I allude to the fact that the Government may be to blame because, in the run-up to the election, it trumpeted the great job it has done in creating the fastest- growing economy in the EU.
Indeed, one need only look back at the words of the Taoiseach at the World Economic Forum in Davos in January to see just how arrogant the government had become in the run-up to the election.
The economy has been doing well over the past 18 months, but not that well. The Government never really admitted to the fact that external factors were hugely instrumental in pulling the economy out of the morass and, more importantly, that there are still massive and very expensive problems to work through.
Housing, health, law and order, infrastructure, regional growth, and dangerous levels of sovereign debt all come to mind. Not surprisingly, elements of the trade union movement have jumped on the growth bandwagon and want to get a slice of the action.
Expectations should have been, and more importantly now need to be, managed carefully. There are many threats lurking in the undergrowth.
The National Bus and Rail Workers’ Union has lodged a pay deal of up to 25%, which was inspired by the deal the Luas drivers are reported to be getting. The public who use these transport services will simply end up picking up the tag, as is always the case.
Do the unions care? Not in the least! Amazingly, councillors are now reportedly looking for a 40% pay hike.

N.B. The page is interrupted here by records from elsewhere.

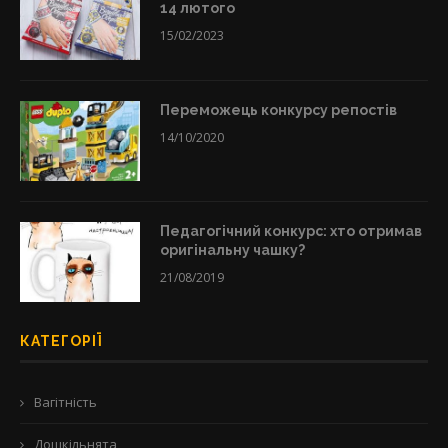
14 лютого
15/02/2023
Переможець конкурсу репостів
14/10/2020
Педагогічний конкурс: хто отримав
оригінальну чашку?
21/08/2019
КАТЕГОРІЇ
Вагітність
Дошкільнята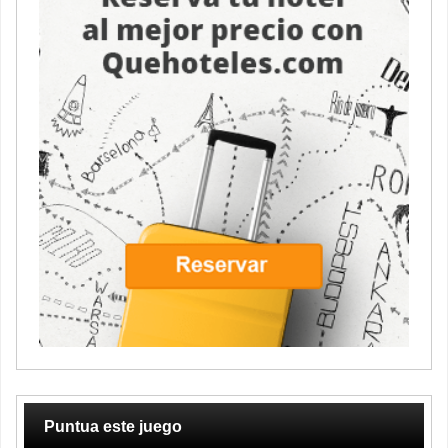
Puntua este juego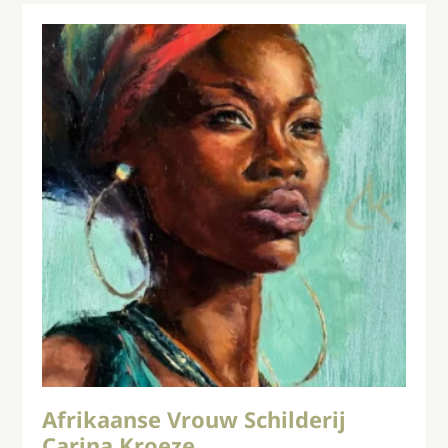
Afrikaanse Vrouw Schilderij
Carina Kroeze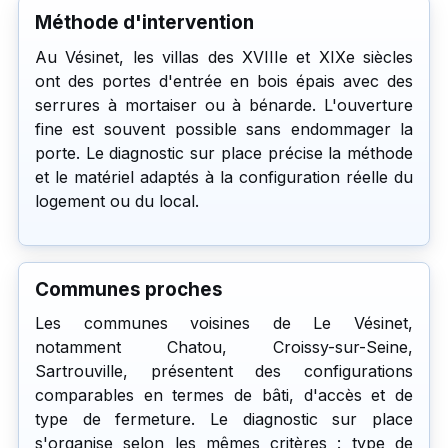
Méthode d'intervention
Au Vésinet, les villas des XVIIIe et XIXe siècles
ont des portes d'entrée en bois épais avec des
serrures à mortaiser ou à bénarde. L'ouverture
fine est souvent possible sans endommager la
porte. Le diagnostic sur place précise la méthode
et le matériel adaptés à la configuration réelle du
logement ou du local.
Communes proches
Les communes voisines de Le Vésinet,
notamment Chatou, Croissy-sur-Seine,
Sartrouville, présentent des configurations
comparables en termes de bâti, d'accès et de
type de fermeture. Le diagnostic sur place
s'organise selon les mêmes critères : type de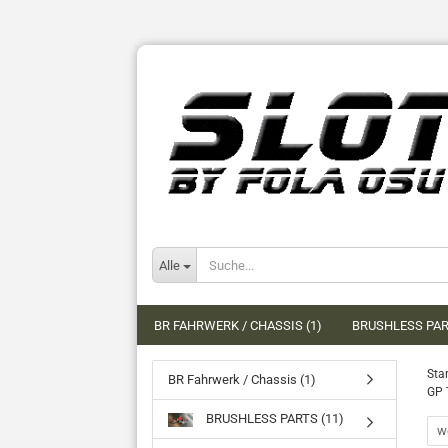
Alle
BR FAHRWERK / CHASSIS (1)
BRUSHLESS PAR
Star
BR Fahrwerk / Chassis (1)
GP 
BRUSHLESS PARTS (11)
we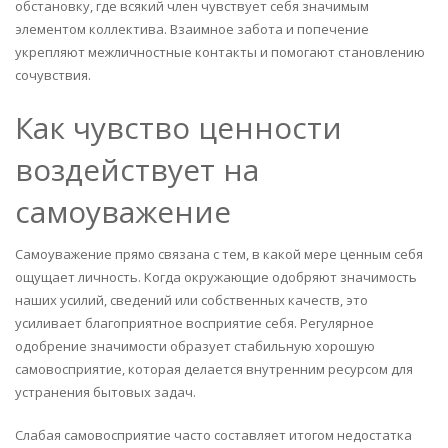
обстановку, где всякий член чувствует себя значимым
элементом коллектива. Взаимное забота и попечение
укрепляют межличностные контакты и помогают становлению
сочувствия.
Как чувство ценности
воздействует на
самоуважение
Самоуважение прямо связана с тем, в какой мере ценным себя
ощущает личность. Когда окружающие одобряют значимость
наших усилий, сведений или собственных качеств, это
усиливает благоприятное восприятие себя. Регулярное
одобрение значимости образует стабильную хорошую
самовосприятие, которая делается внутренним ресурсом для
устранения бытовых задач.
Слабая самовосприятие часто составляет итогом недостатка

We can take it as given that many other unions will follow suit over the coming weeks and months.
The fear is that we are now threatening to go into the sort of wage spiral that was so instrumental in creating the situation in 2007 that resulted in the total implosion of the economy.
If one looks at what is currently happening globally, one could get deeply concerned about the risks posed to the Irish economy of reverting to the sins of the past.
I already alluded to the external factors that have been so instrumental to Ireland’s growth recovery over the past couple of years.
Some of those factors are already starting to move in the wrong direction for Ireland.
Sterling has lost nearly 10% of its value against the euro since late last year, largely due to justifiable concerns and market nervousness in relation to Brexit. In the UK budget last week, the Treasury revised its growth forecast for the UK economy in 2016 down to just 2%.
There are also more serious attempts being made to curb oil supply, and we have seen a modest rise in oil prices in recent weeks, and this is already being felt at the petrol and diesel pumps here.
All of these factors represent headwinds for the Irish economy, and if they persist or get stronger, the gloss could certainly be taken off Ireland’s growth.
There are, of course, also the ongoing attempts to solve the year-long EU migration crisis. A bold attempt is now being made to turn back migrants seeking to reach the Greek islands.
There are serious reservations about the legality and, indeed, ultimate effectiveness of these measures, but most worrying from a longer-term perspective, this crisis has more than anything else highlighted the difficulty of policy-making at EU level.
Can one imagine how much weaker the EU would become without the UK in its ranks?
We need to be careful about how we behave in the current economic upswing. That will determine how we will be forced to behave when — not if — the next economic shock hits us. It is unfortunate that, just when we need strong and stable government, we have anything but.